■ **DOCUMENT SECTION**
It is usually seen as the task of the political and social leadership to assist the vulnerable groups in the society, as well as the society as a whole, to accommodate the delicate and complex demands of the intermediate phase. They will have to confront previous unrealistic expectations which have developed during earlier stressful and frustrating years of warfare. However, it is not easy to suggest what they should actually do to enhance such a process. For example, when they prefer to present every new act or situation as an error or as a coincidence, rather than as an anticipated part of a larger process, this may help some people while perhaps distress oth¬ers. It would help those who cannot cope with the whole process at once, while it may hamper the efforts of others who could gain from a wider interpretive map which would help them reduce uncertainty, but prefer to give it in bits and pieces, or present voluntary acts as concessions to American pressure. As they cannot predict the outcome of the process they are leading, they may prefer to limit their own perspective and that of others, rather than show a clear direction and be punished if this fails at some point in the future.
The PISS concept can be applied to other social contexts in which a sud¬den collapse of the enemy or an intermediate phase of war and peace can be identified. This is true of the countries which were deeply involved in the cold war, such as the U.S.A, Germany and those in East Europe. Other societies that suffer from long and exhausting conflicts, such as North Ireland, Bosnia, Cambodia and South Africa, and that try to move towards resolving the conflict, will experience a similar intermediate phase like the one described earlier. However, in each social context these factors, and possibly also others, have to be assessed separately, according to the spe¬cific characteristics of that context.

■ **PROVIDED DATA**
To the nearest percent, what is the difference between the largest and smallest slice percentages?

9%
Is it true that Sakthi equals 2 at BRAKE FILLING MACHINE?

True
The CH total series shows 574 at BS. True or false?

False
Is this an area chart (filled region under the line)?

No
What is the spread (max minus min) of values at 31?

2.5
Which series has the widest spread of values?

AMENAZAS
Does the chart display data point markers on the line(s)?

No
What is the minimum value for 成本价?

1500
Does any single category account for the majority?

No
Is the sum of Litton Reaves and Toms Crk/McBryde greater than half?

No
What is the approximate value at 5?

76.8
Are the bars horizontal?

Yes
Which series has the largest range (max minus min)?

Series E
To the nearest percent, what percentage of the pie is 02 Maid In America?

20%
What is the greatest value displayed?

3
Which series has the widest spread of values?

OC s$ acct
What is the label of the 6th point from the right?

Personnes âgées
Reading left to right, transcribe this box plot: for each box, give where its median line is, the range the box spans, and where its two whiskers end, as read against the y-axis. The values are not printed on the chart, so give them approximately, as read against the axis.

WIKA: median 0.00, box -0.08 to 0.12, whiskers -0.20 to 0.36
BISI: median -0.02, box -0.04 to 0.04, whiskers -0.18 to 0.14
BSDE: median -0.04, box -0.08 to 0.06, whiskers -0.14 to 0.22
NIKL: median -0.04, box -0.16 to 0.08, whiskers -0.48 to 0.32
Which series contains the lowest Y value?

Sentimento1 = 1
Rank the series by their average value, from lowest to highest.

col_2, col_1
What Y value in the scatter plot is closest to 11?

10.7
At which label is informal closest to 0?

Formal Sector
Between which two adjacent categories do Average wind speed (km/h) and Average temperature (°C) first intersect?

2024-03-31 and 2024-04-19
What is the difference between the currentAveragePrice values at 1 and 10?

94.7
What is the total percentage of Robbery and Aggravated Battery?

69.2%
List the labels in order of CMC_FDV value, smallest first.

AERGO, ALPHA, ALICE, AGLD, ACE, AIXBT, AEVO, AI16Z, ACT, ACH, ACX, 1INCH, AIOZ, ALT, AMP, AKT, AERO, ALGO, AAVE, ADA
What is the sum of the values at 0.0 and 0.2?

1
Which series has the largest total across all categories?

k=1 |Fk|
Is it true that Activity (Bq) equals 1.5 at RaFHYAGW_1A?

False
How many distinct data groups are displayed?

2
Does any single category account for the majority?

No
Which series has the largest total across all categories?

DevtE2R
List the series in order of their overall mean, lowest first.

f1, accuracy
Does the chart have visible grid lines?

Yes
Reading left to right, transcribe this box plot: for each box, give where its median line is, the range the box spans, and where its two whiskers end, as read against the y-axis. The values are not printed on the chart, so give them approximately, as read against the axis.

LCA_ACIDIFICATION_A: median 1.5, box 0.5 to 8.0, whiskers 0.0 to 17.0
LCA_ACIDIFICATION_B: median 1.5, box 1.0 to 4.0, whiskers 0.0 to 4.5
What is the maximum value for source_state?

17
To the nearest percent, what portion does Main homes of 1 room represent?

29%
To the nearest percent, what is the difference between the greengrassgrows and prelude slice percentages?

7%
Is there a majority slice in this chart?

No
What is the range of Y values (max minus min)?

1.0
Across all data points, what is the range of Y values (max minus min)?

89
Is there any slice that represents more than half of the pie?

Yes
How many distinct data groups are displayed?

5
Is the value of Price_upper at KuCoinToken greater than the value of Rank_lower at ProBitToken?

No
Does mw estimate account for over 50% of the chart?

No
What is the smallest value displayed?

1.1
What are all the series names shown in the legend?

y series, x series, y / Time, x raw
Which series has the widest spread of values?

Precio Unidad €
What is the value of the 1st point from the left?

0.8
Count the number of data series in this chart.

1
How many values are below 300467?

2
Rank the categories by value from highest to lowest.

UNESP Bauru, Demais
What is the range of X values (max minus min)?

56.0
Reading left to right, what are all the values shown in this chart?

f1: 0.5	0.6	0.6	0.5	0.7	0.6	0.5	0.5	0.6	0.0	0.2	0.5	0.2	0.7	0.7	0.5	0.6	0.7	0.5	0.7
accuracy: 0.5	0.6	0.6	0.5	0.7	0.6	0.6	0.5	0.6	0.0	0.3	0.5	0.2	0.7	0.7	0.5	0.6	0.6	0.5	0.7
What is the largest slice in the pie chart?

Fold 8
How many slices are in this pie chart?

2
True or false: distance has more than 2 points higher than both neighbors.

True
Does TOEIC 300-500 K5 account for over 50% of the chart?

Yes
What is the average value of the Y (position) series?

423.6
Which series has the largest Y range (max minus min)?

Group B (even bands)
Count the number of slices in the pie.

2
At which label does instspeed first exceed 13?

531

■ **EXERCISE AIM**
Using the passage on the intermediate phase between war and peace, explain in one to three sentences why leaders may choose to limit their own perspective and that of others.

■ **ANSWER BOX**
Leaders cannot predict the outcome of the process they are leading. They may therefore limit their own perspective and that of others rather than show a clear direction and be punished if it fails at some point in the future.